Premier Doug Ford was in Brampton Monday but noticeably absent from his agenda was a meeting with Brampton’s Mayor Patrick Brown.
Ford, along with local PC MPPs, was in the city to tour Star Navigation Systems Group and to meet with business leaders, but sources have confirmed that the premier didn’t meet with the mayor. Brown hasn’t had a meeting with Ford since his mayoral inauguration in December.
Ford has already met with mayors in Mississauga and a bunch of other cities, but despite Brampton’s status as the fourth largest city in the province, and the fastest growing, it’s been sorely neglected by the premier.
It’s no secret that Ford and Brown aren’t exactly on friendly terms. The two have been at odds at least since Ford entered the race for leader of the PCs amidst Brown’s unceremonious ousting from the party, which came after sexual assault allegations levelled at him last February. Brown has launched a defamation lawsuit against CTV News for those allegations.
Since the release of Brown’s tell-all book last fall, the two have been even more at odds. Ford initially said the book was doing a “disservice” to Brampton and Brown admits the book was in the works prior to making his decision to re-enter the political arena — first to run for regional chair, then in the Brampton mayoral race.
On the night of his inauguration, Brown admitted that he hadn’t been in talks with Ford as yet, or anyone from the premier’s office. Brown has already had a conversation with Prime Minister Justin Trudeau on at least one occasion to discuss issues affecting the city.
Brown’s relationship with the province has been a point of criticism with his detractors. Some of Brampton’s most important priorities — healthcare, transit and a university — are dependent on funding from the province.
Ford has made it clear that the province plans to continue to tighten purse strings to deal with Ontario’s deficit which they estimate to be at $15 billion, and a good relationship with the province can make the difference when it comes to getting projects funded.
Despite it all, Brown appears to have remained positive. During the mayor’s annual address to the business community last week, he laid out his vision for Brampton for the next four years. It’s an ambitious plan that focuses on boosting the local economy, attracting more business, lowering taxes and delivering services more efficiently.
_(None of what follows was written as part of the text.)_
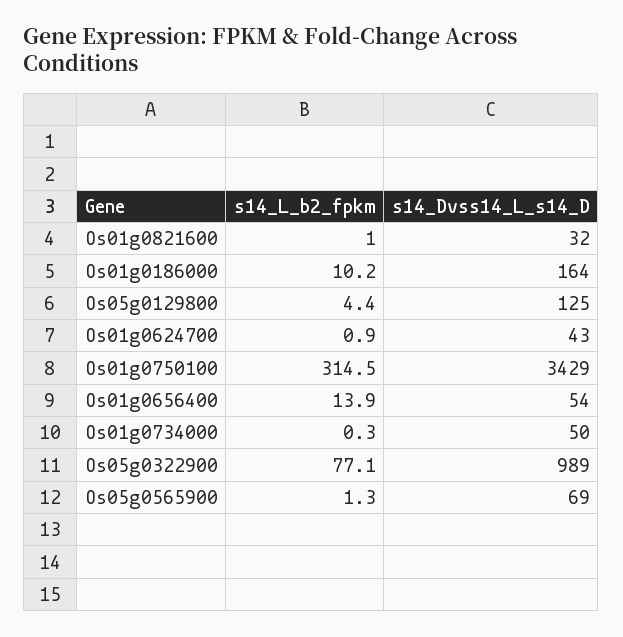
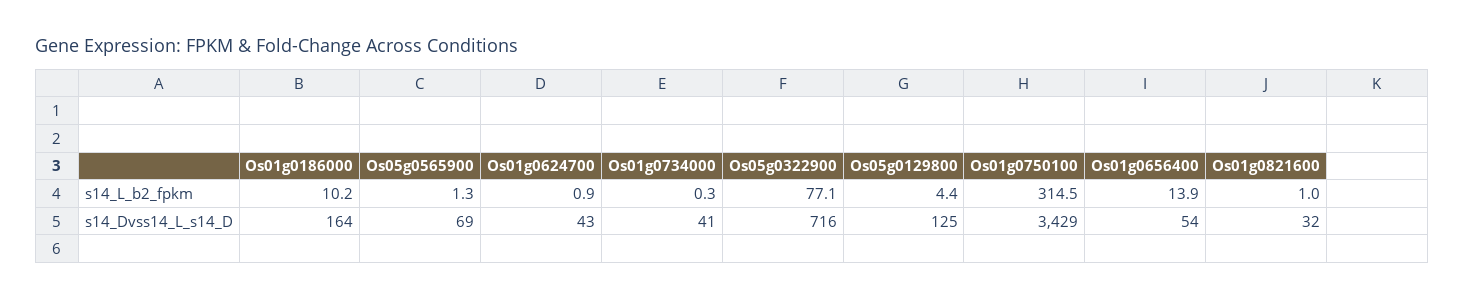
s14_Dvss14_L_s14_D, Os01g0734000: 50 -> 41
s14_Dvss14_L_s14_D, Os05g0322900: 989 -> 716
Brown also outlined getting Brampton its “fair share” as a big part of his agenda. “The biggest disservice to Brampton is that politicians view Brampton as an electoral goldmine but, have never compensated us for their frequent visits. We always see more leader visits to Brampton than any other area as we are the prized ‘swing seats’,” he said.”The days of accepting this inequity with a smile are over. We will not simply be a platform for photos ops. We expect investment. We are not second-class citizens.”
But Brown’s challenge has always been, and may very well continue to be, bringing provincial partners to the table to grant funding if the premier’s recent visit is any indication.